▶ **Exercise instructions**: Produce word for word the lines of the data below running from the one that has "X113891000Y-39751211D02*" to the one that has "X65405000Y-53340000D02*", inclusive, and no others.

++++++

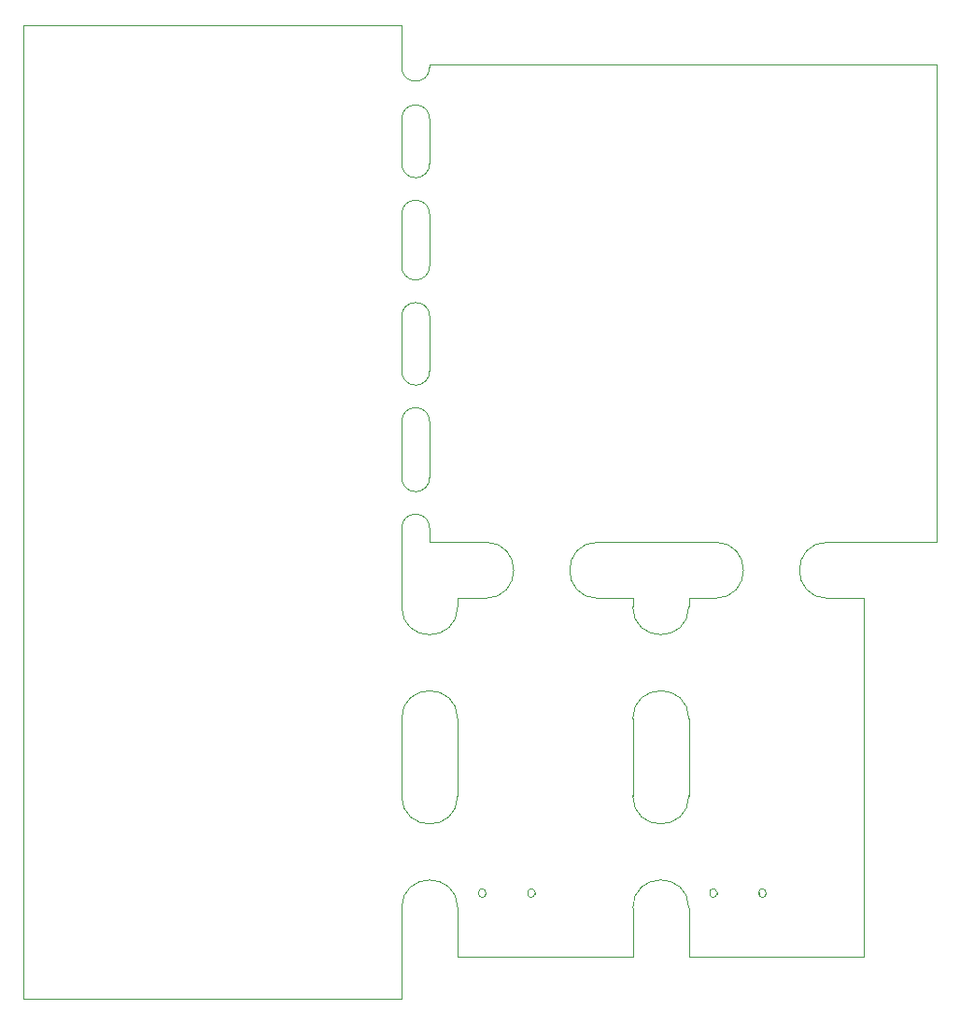
<source format=gm1>
G04 #@! TF.GenerationSoftware,KiCad,Pcbnew,6.0.11+dfsg-1*
G04 #@! TF.CreationDate,2024-10-22T12:26:55+02:00*
G04 #@! TF.ProjectId,kaarten_shieter,6b616172-7465-46e5-9f73-686965746572,rev?*
G04 #@! TF.SameCoordinates,Original*
G04 #@! TF.FileFunction,Profile,NP*
%FSLAX46Y46*%
G04 Gerber Fmt 4.6, Leading zero omitted, Abs format (unit mm)*
G04 Created by KiCad (PCBNEW 6.0.11+dfsg-1) date 2024-10-22 12:26:55*
%MOMM*%
%LPD*%
G01*
G04 APERTURE LIST*
G04 #@! TA.AperFunction,Profile*
%ADD10C,0.100000*%
G04 #@! TD*
G04 #@! TA.AperFunction,Profile*
%ADD11C,0.010000*%
G04 #@! TD*
G04 APERTURE END LIST*
D10*
X65405000Y-67526898D02*
G75*
G03*
X67945000Y-67526898I1270000J-36575D01*
G01*
X67945000Y-39751000D02*
X113891000Y-39751211D01*
X70485000Y-99060000D02*
X70485000Y-106045000D01*
X65405000Y-88900000D02*
G75*
G03*
X70485000Y-88900000I2540000J0D01*
G01*
X70485000Y-116205000D02*
G75*
G03*
X65405000Y-116205000I-2540000J0D01*
G01*
X65405000Y-72136000D02*
X65405000Y-77178898D01*
X93853000Y-83058000D02*
X83185000Y-83058000D01*
X91440000Y-99060000D02*
X91440000Y-106045000D01*
X65405000Y-44704000D02*
X65405000Y-48730898D01*
X93853000Y-88138000D02*
G75*
G03*
X93853000Y-83058000I0J2540000D01*
G01*
X104013000Y-83058000D02*
G75*
G03*
X104013000Y-88138000I0J-2540000D01*
G01*
X107315000Y-120650000D02*
X107315000Y-88138000D01*
X86360000Y-88900000D02*
G75*
G03*
X91440000Y-88900000I2540000J0D01*
G01*
X113891000Y-39751211D02*
X113891000Y-83058000D01*
X67945000Y-67526898D02*
X67945000Y-62611000D01*
X65405000Y-40005000D02*
G75*
G03*
X67945000Y-40005000I1270000J0D01*
G01*
X70485000Y-116205000D02*
X70485000Y-120650000D01*
X70485000Y-88138000D02*
X70485000Y-88900000D01*
X65405000Y-53340000D02*
X65405000Y-58001898D01*
X65405000Y-48730898D02*
G75*
G03*
X67945000Y-48730898I1270000J-36575D01*
G01*
X65405000Y-62611000D02*
X65405000Y-67526898D01*
X86360000Y-120650000D02*
X86360000Y-116205000D01*
X67945000Y-81788000D02*
G75*
G03*
X65405000Y-81788000I-1270000J0D01*
G01*
X91440000Y-116205000D02*
G75*
G03*
X86360000Y-116205000I-2540000J0D01*
G01*
X67945000Y-39751000D02*
X67945000Y-40005000D01*
X113891000Y-83058000D02*
X104013000Y-83058000D01*
X67945000Y-44704000D02*
X67945000Y-48730898D01*
X70485000Y-120650000D02*
X86360000Y-120650000D01*
X67945000Y-53340000D02*
G75*
G03*
X65405000Y-53340000I-1270000J0D01*
G01*
X83185000Y-88138000D02*
X86360000Y-88138000D01*
X70485000Y-88138000D02*
X73025000Y-88138000D01*
X86360000Y-106045000D02*
G75*
G03*
X91440000Y-106045000I2540000J0D01*
G01*
X83185000Y-83058000D02*
G75*
G03*
X83185000Y-88138000I0J-2540000D01*
G01*
X31115000Y-36195000D02*
X65405000Y-36195000D01*
X86360000Y-106045000D02*
X86360000Y-99060000D01*
X65405000Y-124460000D02*
X31115000Y-124460000D01*
X67945000Y-62611000D02*
G75*
G03*
X65405000Y-62611000I-1270000J0D01*
G01*
X65405000Y-81788000D02*
X65405000Y-88900000D01*
X67945000Y-53340000D02*
X67945000Y-58001898D01*
X73025000Y-88138000D02*
G75*
G03*
X73025000Y-83058000I0J2540000D01*
G01*
X91440000Y-116205000D02*
X91440000Y-120650000D01*
X65405000Y-36195000D02*
X65405000Y-40005000D01*
X65405000Y-77178898D02*
G75*
G03*
X67945000Y-77178898I1270000J-36575D01*
G01*
X86360000Y-88900000D02*
X86360000Y-88138000D01*
X91440000Y-88138000D02*
X93853000Y-88138000D01*
X67945000Y-72136000D02*
G75*
G03*
X65405000Y-72136000I-1270000J0D01*
G01*
X67945000Y-44704000D02*
G75*
G03*
X65405000Y-44704000I-1270000J0D01*
G01*
X67945000Y-83058000D02*
X67945000Y-81788000D01*
X73025000Y-83058000D02*
X67945000Y-83058000D01*
X67945000Y-77178898D02*
X67945000Y-72136000D01*
X91440000Y-99060000D02*
G75*
G03*
X86360000Y-99060000I-2540000J0D01*
G01*
X91440000Y-120650000D02*
X107315000Y-120650000D01*
X91440000Y-88138000D02*
X91440000Y-88900000D01*
X31115000Y-124460000D02*
X31115000Y-36195000D01*
X70485000Y-99060000D02*
G75*
G03*
X65405000Y-99060000I-2540000J0D01*
G01*
X104013000Y-88138000D02*
X107315000Y-88138000D01*
X65405000Y-106045000D02*
G75*
G03*
X70485000Y-106045000I2540000J0D01*
G01*
X65405000Y-99060000D02*
X65405000Y-106045000D01*
X65405000Y-58001898D02*
G75*
G03*
X67945000Y-58001898I1270000J-36575D01*
G01*
X65405000Y-116205000D02*
X65405000Y-124460000D01*
D11*
X93334500Y-114933750D02*
X93334500Y-114859250D01*
X97784500Y-114933750D02*
X97784500Y-114859250D01*
X93335000Y-114859250D02*
X93335000Y-114784250D01*
X93985000Y-114859250D02*
X93985000Y-114934250D01*
X98435000Y-114859250D02*
X98435000Y-114934250D01*
X97785000Y-114859250D02*
X97785000Y-114784250D01*
X93985500Y-114784750D02*
X93985500Y-114859250D01*
X98435500Y-114784750D02*
X98435500Y-114859250D01*
X93334500Y-114933750D02*
G75*
G03*
X93660000Y-115259250I325500J0D01*
G01*
X93660000Y-115259250D02*
G75*
G03*
X93985000Y-114934250I0J325000D01*
G01*
X98435500Y-114784750D02*
G75*
G03*
X98110000Y-114459250I-325500J0D01*
G01*
X93660000Y-114459250D02*
G75*
G03*
X93335000Y-114784250I0J-325000D01*
G01*
X98110000Y-114459250D02*
G75*
G03*
X97785000Y-114784250I0J-325000D01*
G01*
X93985500Y-114784750D02*
G75*
G03*
X93660000Y-114459250I-325500J0D01*
G01*
X98110000Y-115259250D02*
G75*
G03*
X98435000Y-114934250I0J325000D01*
G01*
X97784500Y-114933750D02*
G75*
G03*
X98110000Y-115259250I325500J0D01*
G01*
X76829500Y-114933750D02*
X76829500Y-114859250D01*
X77480500Y-114784750D02*
X77480500Y-114859250D01*
X76830000Y-114859250D02*
X76830000Y-114784250D01*
X73030000Y-114859250D02*
X73030000Y-114934250D01*
X72379500Y-114933750D02*
X72379500Y-114859250D01*
X72380000Y-114859250D02*
X72380000Y-114784250D01*
X77480000Y-114859250D02*
X77480000Y-114934250D01*
X73030500Y-114784750D02*
X73030500Y-114859250D01*
X76829500Y-114933750D02*
G75*
G03*
X77155000Y-115259250I325500J0D01*
G01*
X73030500Y-114784750D02*
G75*
G03*
X72705000Y-114459250I-325500J0D01*
G01*
X77480500Y-114784750D02*
G75*
G03*
X77155000Y-114459250I-325500J0D01*
G01*
X77155000Y-114459250D02*
G75*
G03*
X76830000Y-114784250I0J-325000D01*
G01*
X72379500Y-114933750D02*
G75*
G03*
X72705000Y-115259250I325500J0D01*
G01*
X72705000Y-115259250D02*
G75*
G03*
X73030000Y-114934250I0J325000D01*
G01*
X77155000Y-115259250D02*
G75*
G03*
X77480000Y-114934250I0J325000D01*
G01*
X72705000Y-114459250D02*
G75*
G03*
X72380000Y-114784250I0J-325000D01*
G01*
M02*

</source>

++++++

▶ **The completed task**:
X113891000Y-39751211D02*
X113891000Y-83058000D01*
X67945000Y-67526898D02*
X67945000Y-62611000D01*
X65405000Y-40005000D02*
G75*
G03*
X67945000Y-40005000I1270000J0D01*
G01*
X70485000Y-116205000D02*
X70485000Y-120650000D01*
X70485000Y-88138000D02*
X70485000Y-88900000D01*
X65405000Y-53340000D02*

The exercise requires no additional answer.